En el ambiente irenista que ha seguido en muchos círculos a la segunda guerra mundial, esta actitud se está volviendo de moda y abundan los ataques a quienes no piensan de la misma manera. Un escritor holandés, H. W. Van der Pol, nos describe a Lutero como a «un temperamento fuerte en la fe y convencido firmemente de que lucha por una causa buena y acepta a Dios». «Todo aquel que se pone a estudiar con seriedad científica y sin prejuicios la vida y las obras de Lutero, no puede absolutamente dudar de su buena fe». Karl Adam le hace coro con idénticas o mayores alabanzas a la óptima voluntad que dirigía en sus acciones — y suponemos que también en sus diatribas — al reformador. «Fuera de un pequeño grupo de humanistas radicales, escribe, la detestación universal (del pueblo alemán y de Lutero) no tenía por objeto al Papa como la garantía de la unidad divinamente instituida para garantizar la unidad de la Iglesia, ni siquiera la autoridad religiosa de la Sede pontificia, sino la absoluta mundanidad de los Papas y de la Curia. El deseo de todos — aun del mismo Lutero — era tener en Roma a un representante auténtico de Cristo, a un hombre que respirara en su espíritu y en su actividad la del Divino Maestro. Y al hablar de la reforma de los miembros, nadie pensó por un momento en llevar a cabo cambios revolucionarios en la naturaleza de la Iglesia. No había deseo alguno de cambiar la sustancia del dogma, del culto o del gobierno eclesiástico, sino únicamente de abolir todas las evidentes aberraciones de la vida anterior y de la devoción de la Iglesia... El clamor de todos no era ni antipapal, ni antidogmático, ni antieclesiástico, sino sencillamente se buscaba una conversión elemental y una renovación completa del estado vigente de cosas».

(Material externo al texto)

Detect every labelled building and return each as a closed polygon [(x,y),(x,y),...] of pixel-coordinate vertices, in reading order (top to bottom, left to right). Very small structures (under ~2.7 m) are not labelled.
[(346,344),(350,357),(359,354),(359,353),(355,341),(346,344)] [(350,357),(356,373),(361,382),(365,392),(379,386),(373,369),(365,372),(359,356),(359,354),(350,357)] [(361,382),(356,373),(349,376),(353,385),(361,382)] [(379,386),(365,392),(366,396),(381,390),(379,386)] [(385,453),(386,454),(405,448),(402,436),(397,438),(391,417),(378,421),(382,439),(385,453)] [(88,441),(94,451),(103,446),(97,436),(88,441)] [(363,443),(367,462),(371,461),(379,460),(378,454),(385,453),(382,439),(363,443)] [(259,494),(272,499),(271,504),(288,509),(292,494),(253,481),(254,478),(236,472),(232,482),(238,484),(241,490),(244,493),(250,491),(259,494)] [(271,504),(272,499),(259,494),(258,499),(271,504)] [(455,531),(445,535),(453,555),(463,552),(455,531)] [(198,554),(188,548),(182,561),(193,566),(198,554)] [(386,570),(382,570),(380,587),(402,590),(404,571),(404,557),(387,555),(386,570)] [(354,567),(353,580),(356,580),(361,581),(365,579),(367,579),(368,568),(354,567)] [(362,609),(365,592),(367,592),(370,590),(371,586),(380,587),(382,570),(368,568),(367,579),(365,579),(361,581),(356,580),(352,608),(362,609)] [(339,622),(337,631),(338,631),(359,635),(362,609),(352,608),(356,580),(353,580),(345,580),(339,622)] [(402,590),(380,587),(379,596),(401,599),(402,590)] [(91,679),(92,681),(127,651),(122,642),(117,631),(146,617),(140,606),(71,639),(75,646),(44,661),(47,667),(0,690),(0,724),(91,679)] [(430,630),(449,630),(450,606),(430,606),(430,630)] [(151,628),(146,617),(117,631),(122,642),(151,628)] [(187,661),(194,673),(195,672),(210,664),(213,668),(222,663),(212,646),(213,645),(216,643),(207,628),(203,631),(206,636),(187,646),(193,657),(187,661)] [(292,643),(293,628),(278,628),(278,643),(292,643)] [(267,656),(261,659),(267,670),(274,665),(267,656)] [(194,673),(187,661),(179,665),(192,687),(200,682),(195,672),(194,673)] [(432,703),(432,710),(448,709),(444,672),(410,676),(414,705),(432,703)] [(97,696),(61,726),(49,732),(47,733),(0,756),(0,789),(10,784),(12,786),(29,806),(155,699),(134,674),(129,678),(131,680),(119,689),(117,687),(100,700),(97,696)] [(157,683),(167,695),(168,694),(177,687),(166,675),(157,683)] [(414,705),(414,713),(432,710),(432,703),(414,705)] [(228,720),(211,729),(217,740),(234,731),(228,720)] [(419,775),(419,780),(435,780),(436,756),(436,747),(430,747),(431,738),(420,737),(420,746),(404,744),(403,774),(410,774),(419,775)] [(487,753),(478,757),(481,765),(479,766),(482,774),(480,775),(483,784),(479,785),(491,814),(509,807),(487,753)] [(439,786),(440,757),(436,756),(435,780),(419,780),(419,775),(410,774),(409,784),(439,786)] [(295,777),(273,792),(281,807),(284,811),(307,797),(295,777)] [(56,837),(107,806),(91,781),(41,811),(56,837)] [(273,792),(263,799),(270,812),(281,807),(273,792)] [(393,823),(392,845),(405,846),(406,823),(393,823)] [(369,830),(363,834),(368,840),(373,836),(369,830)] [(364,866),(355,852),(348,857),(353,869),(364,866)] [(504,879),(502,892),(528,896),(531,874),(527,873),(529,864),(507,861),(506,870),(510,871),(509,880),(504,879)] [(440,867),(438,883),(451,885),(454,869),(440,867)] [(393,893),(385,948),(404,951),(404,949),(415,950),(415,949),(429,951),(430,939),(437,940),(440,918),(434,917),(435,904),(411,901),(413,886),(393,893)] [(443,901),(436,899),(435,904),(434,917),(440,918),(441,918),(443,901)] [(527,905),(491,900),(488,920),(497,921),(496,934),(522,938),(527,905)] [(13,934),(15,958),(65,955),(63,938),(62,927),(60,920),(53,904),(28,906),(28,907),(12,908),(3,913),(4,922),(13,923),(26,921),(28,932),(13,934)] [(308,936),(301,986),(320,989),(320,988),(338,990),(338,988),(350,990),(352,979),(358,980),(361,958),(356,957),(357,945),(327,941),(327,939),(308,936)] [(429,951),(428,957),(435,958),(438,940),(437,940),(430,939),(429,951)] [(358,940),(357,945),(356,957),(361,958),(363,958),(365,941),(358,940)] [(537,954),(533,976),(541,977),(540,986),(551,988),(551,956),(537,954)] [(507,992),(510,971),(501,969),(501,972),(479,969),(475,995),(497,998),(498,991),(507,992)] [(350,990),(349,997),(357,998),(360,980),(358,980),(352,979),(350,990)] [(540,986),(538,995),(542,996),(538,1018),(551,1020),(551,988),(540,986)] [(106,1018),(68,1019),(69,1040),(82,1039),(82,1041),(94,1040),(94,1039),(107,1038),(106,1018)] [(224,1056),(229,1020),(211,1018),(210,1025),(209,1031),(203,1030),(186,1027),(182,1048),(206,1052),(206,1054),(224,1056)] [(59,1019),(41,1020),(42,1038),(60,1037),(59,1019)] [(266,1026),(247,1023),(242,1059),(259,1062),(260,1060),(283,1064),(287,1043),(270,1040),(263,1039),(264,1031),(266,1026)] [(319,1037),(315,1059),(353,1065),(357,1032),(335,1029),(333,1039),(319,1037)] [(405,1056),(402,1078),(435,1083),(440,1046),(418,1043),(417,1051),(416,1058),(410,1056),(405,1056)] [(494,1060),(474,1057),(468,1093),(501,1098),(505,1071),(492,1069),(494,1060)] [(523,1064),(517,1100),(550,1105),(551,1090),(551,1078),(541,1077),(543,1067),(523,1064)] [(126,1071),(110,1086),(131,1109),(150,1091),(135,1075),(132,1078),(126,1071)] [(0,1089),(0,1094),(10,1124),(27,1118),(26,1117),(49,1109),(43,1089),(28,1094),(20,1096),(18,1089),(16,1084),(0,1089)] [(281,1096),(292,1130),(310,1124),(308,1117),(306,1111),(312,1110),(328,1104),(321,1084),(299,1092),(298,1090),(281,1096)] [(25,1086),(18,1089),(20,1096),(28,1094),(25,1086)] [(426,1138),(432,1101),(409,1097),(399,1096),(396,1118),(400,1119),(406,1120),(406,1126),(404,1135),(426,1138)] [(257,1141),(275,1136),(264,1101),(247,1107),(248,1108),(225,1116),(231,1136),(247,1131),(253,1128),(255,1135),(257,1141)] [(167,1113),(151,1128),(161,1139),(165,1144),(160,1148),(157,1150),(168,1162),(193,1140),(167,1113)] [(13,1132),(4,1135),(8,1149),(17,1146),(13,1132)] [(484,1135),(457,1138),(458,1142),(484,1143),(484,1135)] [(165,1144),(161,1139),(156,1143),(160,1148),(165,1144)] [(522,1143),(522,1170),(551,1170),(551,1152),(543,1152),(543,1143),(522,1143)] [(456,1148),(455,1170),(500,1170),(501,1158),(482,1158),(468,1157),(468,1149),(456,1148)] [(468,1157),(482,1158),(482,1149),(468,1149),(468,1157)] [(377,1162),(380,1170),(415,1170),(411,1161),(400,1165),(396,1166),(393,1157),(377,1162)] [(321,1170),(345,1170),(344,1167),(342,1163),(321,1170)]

Concedemos que en los escritos de Lutero las contradicciones se encuentran a granel. Hay ocasiones en que dice someterse humildemente al Papa y otras muchas más en que lo compara con el peor de los anticristos; otras en que asegura no pretender introducir cambios en la doctrina del cristianismo (tal como él lo concibe), para desbarrar luego contra los sacramentos y afirmar el contacto directo con Dios sin ninguna clase de intermediarios; ocasiones en que se derrite en alabanzas a la Santísima Virgen y otras en las que pronuncia contra Ella las más burdas blasfemias; momentos en que se cree totalmente inspirado por lo Alto y otros en los que duda de si es el mismo infierno el que lo induce a obrar de aquella manera. Pero este polifacetismo luterano no debiera inducir a sus biógrafos a seleccionar sólo aquellos textos que favorecen su posición. El Lutero total se compone de ambos aspectos. Y solamente cuando se hace un balance de todos — y se los compara con lo que de hecho dejó como herencia a la historia — se puede tener una visión más objetiva del conjunto. En lo relativo a sus intenciones personales, mejor es no meternos. La Iglesia, aun cuando define solemnemente que quienes «han recibido la fe bajo el magisterio de la Iglesia, no pueden jamás tener causa justa de cambiar o de poner en duda esa misma fe» (Denzinger, n. 1794), se cuida muy bien de querer juzgar sus intenciones. Imitemos esa misma prudencia en este caso particular.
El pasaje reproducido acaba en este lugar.